Monday, August 27, 2012

Review of BURDEN OF SOLACE, Poems by Teneice Durrant Delgado






Review of BURDEN OF SOLACE, Poems by Teneice Durrant Delgado, chapbook, Cervena Barva Press, PO Box 440357, W. Somerville, MA 02144, www.cervenabarvapress.com, 2012, $7.

Review by Barbara Bialick, author of TIME LEAVES



Like Cervena Barva Press is often known for, Teneice Durrant Delgado’s new chapbook, BURDEN OF SOLACE, is a disturbing eye-opener at yet another human miscarriage of justice—the slavery trade in young Irish women, on the same boat with the black slave trade, all used to harvest sugar and breed mulatto slaves in Barbados, in the Caribbean.  She quotes a statement paper from London in 1742 which called it, “…a great benefit to the West India sugar planters, who desired men and boys for their bondsmen and women and Irish girls…to solace them…”

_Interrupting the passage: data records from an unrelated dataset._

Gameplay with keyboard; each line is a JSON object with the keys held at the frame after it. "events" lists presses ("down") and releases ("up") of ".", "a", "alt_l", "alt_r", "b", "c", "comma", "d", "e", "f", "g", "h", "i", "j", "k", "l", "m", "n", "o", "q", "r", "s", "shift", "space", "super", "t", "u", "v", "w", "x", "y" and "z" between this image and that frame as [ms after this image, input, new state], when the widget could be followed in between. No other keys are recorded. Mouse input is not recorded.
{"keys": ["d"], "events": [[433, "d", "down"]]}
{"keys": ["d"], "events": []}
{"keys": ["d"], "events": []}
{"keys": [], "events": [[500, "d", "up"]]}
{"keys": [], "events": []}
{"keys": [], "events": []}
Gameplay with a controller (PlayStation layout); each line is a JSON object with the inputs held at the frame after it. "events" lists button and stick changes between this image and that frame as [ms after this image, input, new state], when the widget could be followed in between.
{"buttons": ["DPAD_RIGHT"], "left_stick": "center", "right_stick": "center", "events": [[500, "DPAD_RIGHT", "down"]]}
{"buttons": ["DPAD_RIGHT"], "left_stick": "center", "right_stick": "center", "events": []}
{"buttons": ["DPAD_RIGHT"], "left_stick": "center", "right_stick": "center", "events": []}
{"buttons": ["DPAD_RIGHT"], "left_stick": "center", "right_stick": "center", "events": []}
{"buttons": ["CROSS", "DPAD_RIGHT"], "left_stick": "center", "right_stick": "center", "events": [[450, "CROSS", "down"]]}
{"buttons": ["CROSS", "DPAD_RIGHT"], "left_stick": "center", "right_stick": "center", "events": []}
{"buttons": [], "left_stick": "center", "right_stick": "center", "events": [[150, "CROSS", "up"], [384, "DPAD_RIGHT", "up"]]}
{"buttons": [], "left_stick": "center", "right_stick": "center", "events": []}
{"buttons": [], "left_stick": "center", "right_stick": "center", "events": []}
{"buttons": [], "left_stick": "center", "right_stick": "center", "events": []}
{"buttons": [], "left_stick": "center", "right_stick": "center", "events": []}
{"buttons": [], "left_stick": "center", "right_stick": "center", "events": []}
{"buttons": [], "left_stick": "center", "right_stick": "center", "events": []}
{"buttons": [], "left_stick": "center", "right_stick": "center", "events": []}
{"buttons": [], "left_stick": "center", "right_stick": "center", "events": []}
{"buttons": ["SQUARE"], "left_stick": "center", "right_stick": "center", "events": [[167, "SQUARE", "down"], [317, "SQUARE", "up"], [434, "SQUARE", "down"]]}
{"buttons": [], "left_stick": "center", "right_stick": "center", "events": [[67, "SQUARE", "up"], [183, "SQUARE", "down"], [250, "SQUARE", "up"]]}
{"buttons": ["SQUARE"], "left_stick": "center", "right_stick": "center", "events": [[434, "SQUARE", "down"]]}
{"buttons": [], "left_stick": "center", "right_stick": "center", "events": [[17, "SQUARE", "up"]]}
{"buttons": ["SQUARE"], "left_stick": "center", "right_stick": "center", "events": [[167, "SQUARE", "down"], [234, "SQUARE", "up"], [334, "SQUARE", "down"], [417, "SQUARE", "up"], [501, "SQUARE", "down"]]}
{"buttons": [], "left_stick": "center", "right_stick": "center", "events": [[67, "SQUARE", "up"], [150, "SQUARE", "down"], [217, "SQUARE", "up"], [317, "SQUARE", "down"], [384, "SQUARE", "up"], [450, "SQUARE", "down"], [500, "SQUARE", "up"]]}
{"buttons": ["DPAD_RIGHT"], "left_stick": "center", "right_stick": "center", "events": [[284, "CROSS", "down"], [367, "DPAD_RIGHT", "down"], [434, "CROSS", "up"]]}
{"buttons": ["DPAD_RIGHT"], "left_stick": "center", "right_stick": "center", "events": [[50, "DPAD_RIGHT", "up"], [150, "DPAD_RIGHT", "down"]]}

In the compressed space of 10 poems, Delgado gives us an ugly picture of “forced emigration to hell or Barbados…” (“Mary Margaret”)  In the poem about “Anne Glover”, the girl is told “…If you stop bleeding, she said, in Irish, forbidden, don’t ever let yourself love that child./Don’t/you ever think that child yours…”  In the turmoil, “her work-bent fingers worry over imaginary rosaries for three/long days…”

Teniece Durant Delgado, of Dayton, Ohio has published in literary magazines and has published two other chapbooks:   FLAME ABOVE FLAME and THE GOLDILOCKS COMPLEX.  She is pursuing a degree in Community Counseling at the University of Dayton. She is also co-founder and poetry editor for BLOOD LOTUS: AN ONLINE LITERARY JOURNAL and publisher and managing editor for Winged City Press Chapbooks and is on the editorial board for New Sins Press. She has an MFA from Spalding University’s Low Residency program.